Bei dem gescheiterten Putsch am 15. Juli waren mindestens 273 Menschen getötet worden, darunter nach Darstellung der Regierung 239 "Märtyrer", also Zivilisten und regierungstreue Sicherheitskräfte. Erdogan reagierte mit der Verhängung des Ausnahmezustands auf den Putschversuch. Seither wurden mehr als 60.000 Menschen verhaftet oder entlassen, darunter Richter, Staatsanwälte und Journalisten. International stößt das Vorgehen auf scharfe Kritik, Erdogan wird teils auch vorgeworfen, er strebe eine autoritäre Alleinherrschaft an.

Warnung vor Todesstrafe

Die Europäische Union hatte wiederholt davor gewarnt, dass eine Einführung der Todesstrafe in der Türkei ein Ende der Beitrittsverhandlungen bedeuten würde. Das bekräftigte auch der deutsche Vizekanzler Sigmar Gabriel am Sonntagabend. Sollte die Türkei die Einführung der Todesstrafe beschließen, würde sie gegen ein zentrales Element der Grundrechte-Charta verstoßen. "Und dann macht es keinen Sinn, über Beitritt zu verhandeln", sagte der SPD-Chef in einem ARD-Interview.

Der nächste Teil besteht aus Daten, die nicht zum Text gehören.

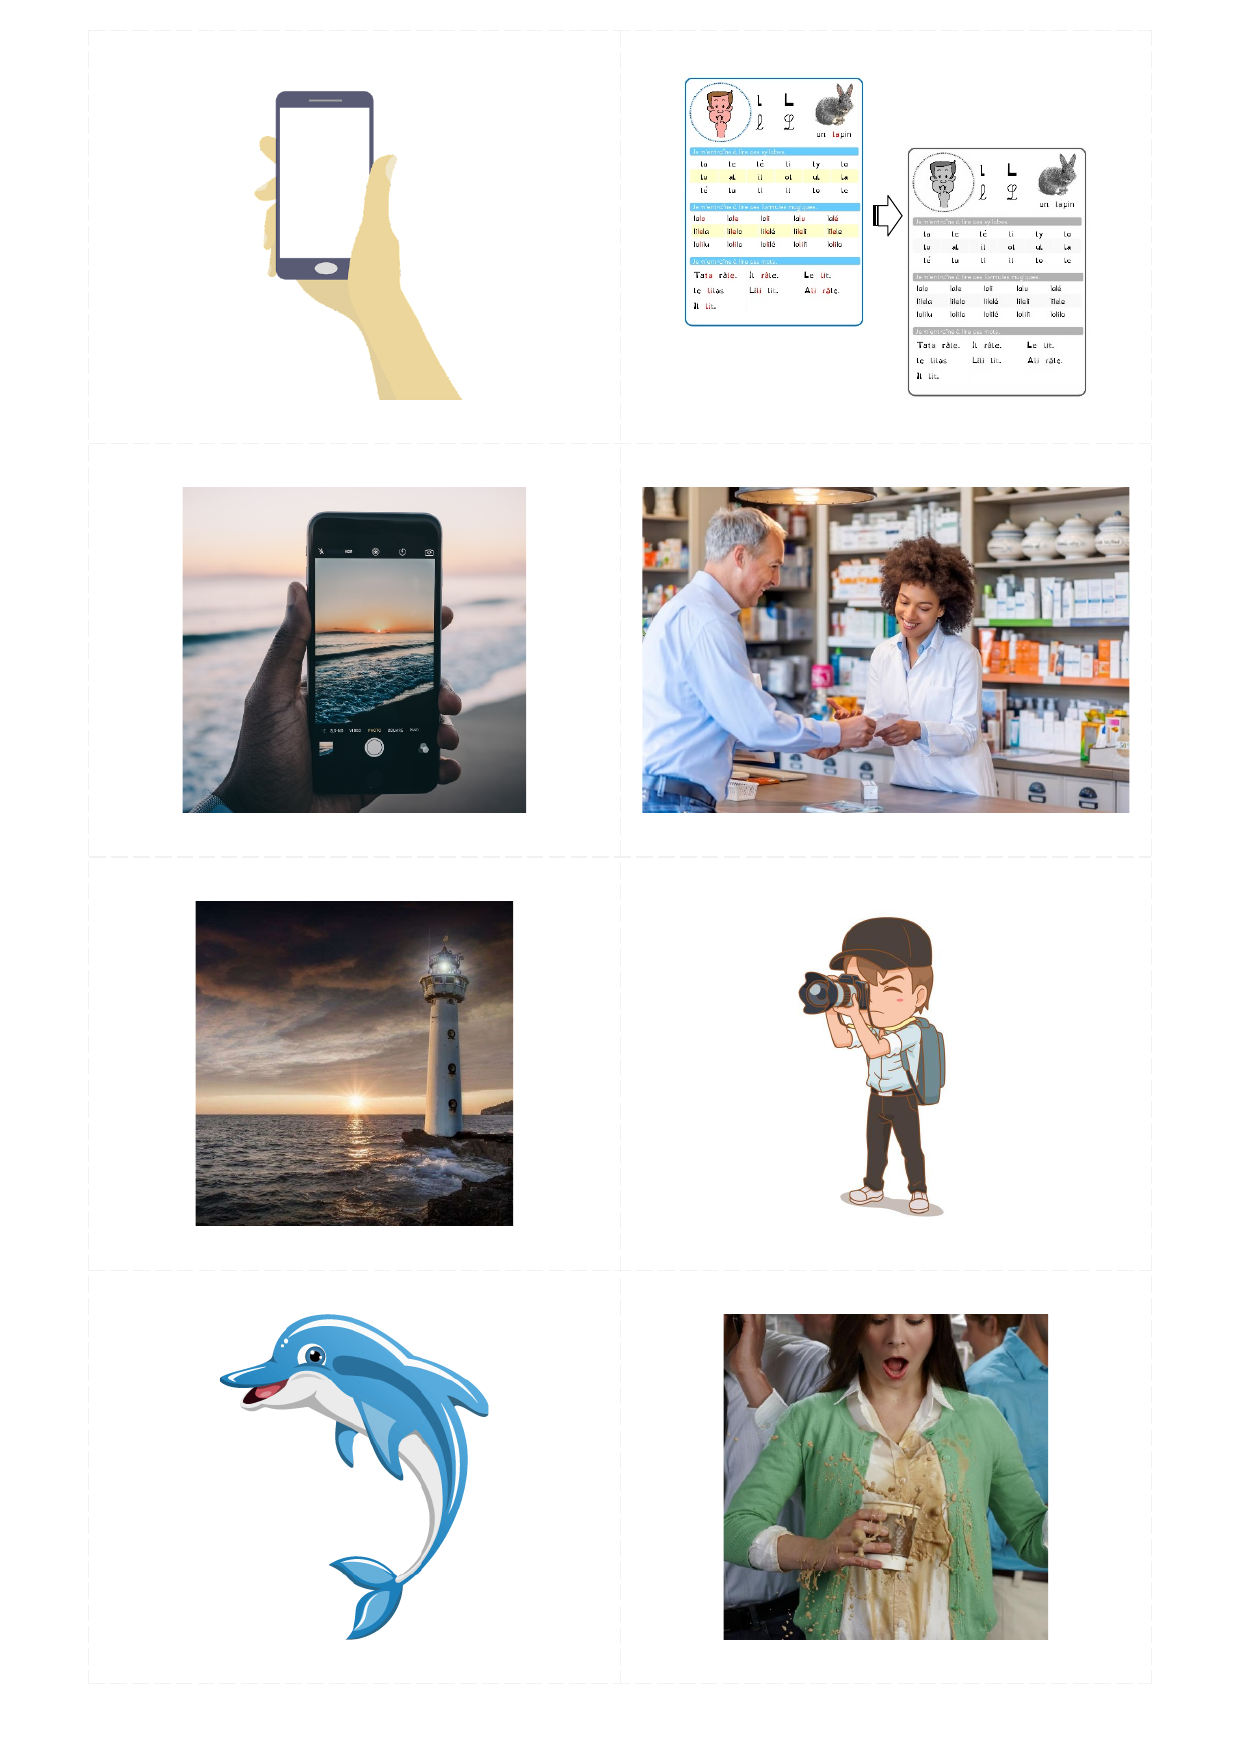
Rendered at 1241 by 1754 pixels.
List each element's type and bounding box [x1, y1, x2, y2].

table_header [89, 30, 620, 443]
table_cell [620, 443, 1152, 856]
table_cell [89, 443, 620, 856]
table_cell [89, 1270, 620, 1683]
table_cell [620, 1270, 1152, 1683]
picture [182, 487, 527, 813]
picture [241, 74, 468, 400]
picture [642, 487, 1130, 813]
picture [681, 74, 867, 329]
table_cell [620, 856, 1152, 1270]
table_header [620, 30, 1152, 443]
picture [723, 1314, 1049, 1640]
picture [723, 901, 1049, 1226]
table_cell [89, 856, 620, 1270]
picture [195, 901, 514, 1226]
picture [219, 1314, 489, 1640]
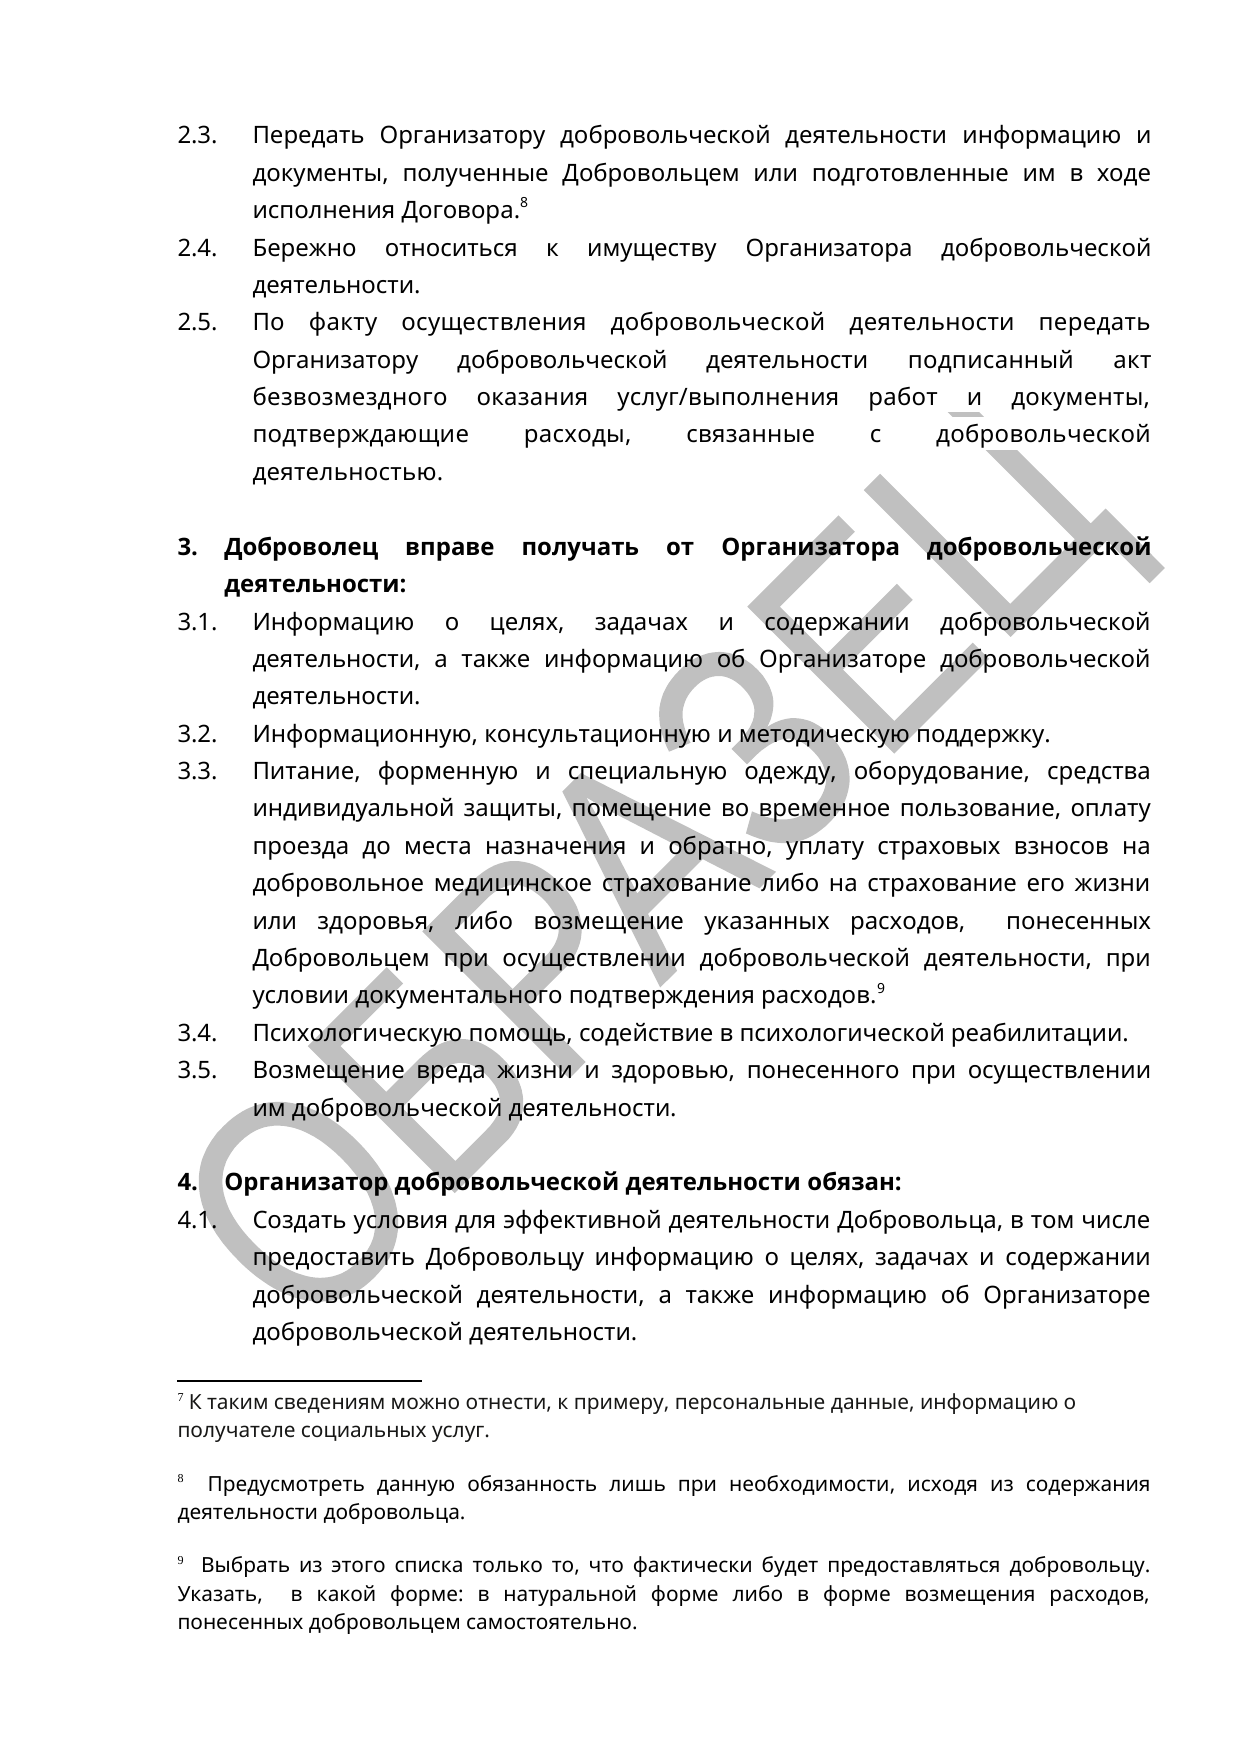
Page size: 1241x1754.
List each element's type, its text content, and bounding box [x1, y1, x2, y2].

list Бережно относиться к имуществу Организатора добровольческой деятельности. [177, 230, 1152, 300]
list Информацию о целях, задачах и содержании добровольческой деятельности, а также информацию об Организаторе добровольческой деятельности. [177, 604, 1152, 712]
list Информационную, консультационную и методическую поддержку. [177, 716, 1152, 749]
list Доброволец вправе получать от Организатора добровольческой деятельности: [177, 529, 1152, 599]
list Психологическую помощь, содействие в психологической реабилитации. [177, 1016, 1152, 1048]
list Создать условия для эффективной деятельности Добровольца, в том числе предоставить Добровольцу информацию о целях, задачах и содержании добровольческой деятельности, а также информацию об Организаторе добровольческой деятельности. [177, 1203, 1152, 1347]
list Возмещение вреда жизни и здоровью, понесенного при осуществлении им добровольческой деятельности. [177, 1053, 1152, 1123]
list По факту осуществления добровольческой деятельности передать Организатору добровольческой деятельности подписанный акт безвозмездного оказания услуг/выполнения работ и документы, подтверждающие расходы, связанные с добровольческой деятельностью. [177, 305, 1152, 487]
list Организатор добровольческой деятельности обязан: [177, 1165, 1152, 1198]
list Передать Организатору добровольческой деятельности информацию и документы, полученные Добровольцем или подготовленные им в ходе исполнения Договора. [177, 118, 1152, 226]
list Питание, форменную и специальную одежду, оборудование, средства индивидуальной защиты, помещение во временное пользование, оплату проезда до места назначения и обратно, уплату страховых взносов на добровольное медицинское страхование либо на страхование его жизни или здоровья, либо возмещение указанных расходов, понесенных Добровольцем при осуществлении добровольческой деятельности, при условии документального подтверждения расходов. [177, 754, 1152, 1011]
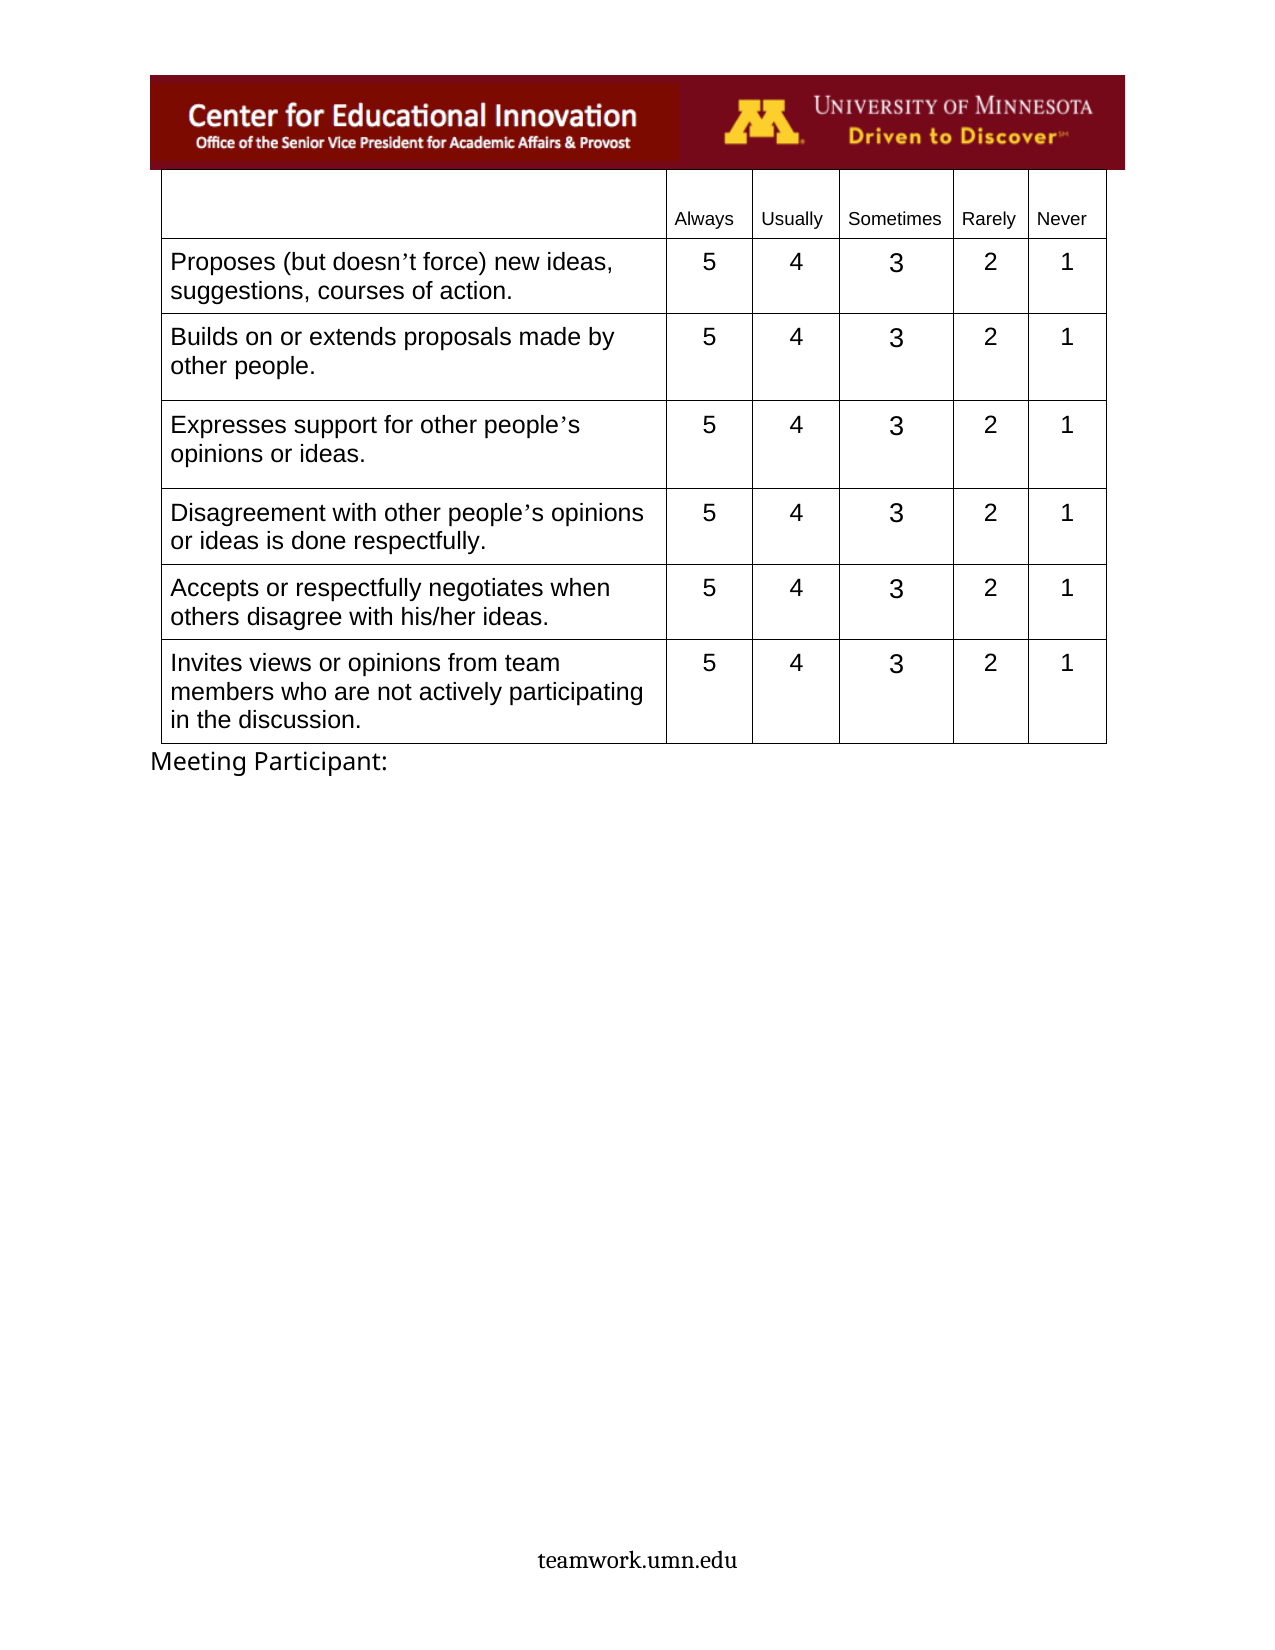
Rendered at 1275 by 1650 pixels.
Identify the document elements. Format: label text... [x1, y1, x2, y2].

Anders als österreichische Politiker ist Gabriel gegen einen Abbruch der EU-Beitrittsverhandlungen mit der Türkei. Bundeskanzler Christian Kern (SPÖ) will sich in der EU dafür stark machen, einen Ausstieg aus den Beitrittsgesprächen mit Ankara zu überlegen. Außenminister Sebastian Kurz (ÖVP) erklärte, ein Veto gegen das Eröffnen weiterer Verhandlungskapitel einlegen zu wollen. Dafür gab es scharfe Kritik aus der Türkei. Der türkische Außenminister Ahmet Cavusoglu hatte am Freitag Österreich als "Hauptstadt des radikalen Rassismus" bezeichnet, Erdogans Berater Burhan Kuzu schrieb am Sonntag via Internet-Kurznachrichtendienst an Kern: "Verpiss dich, Ungläubiger!"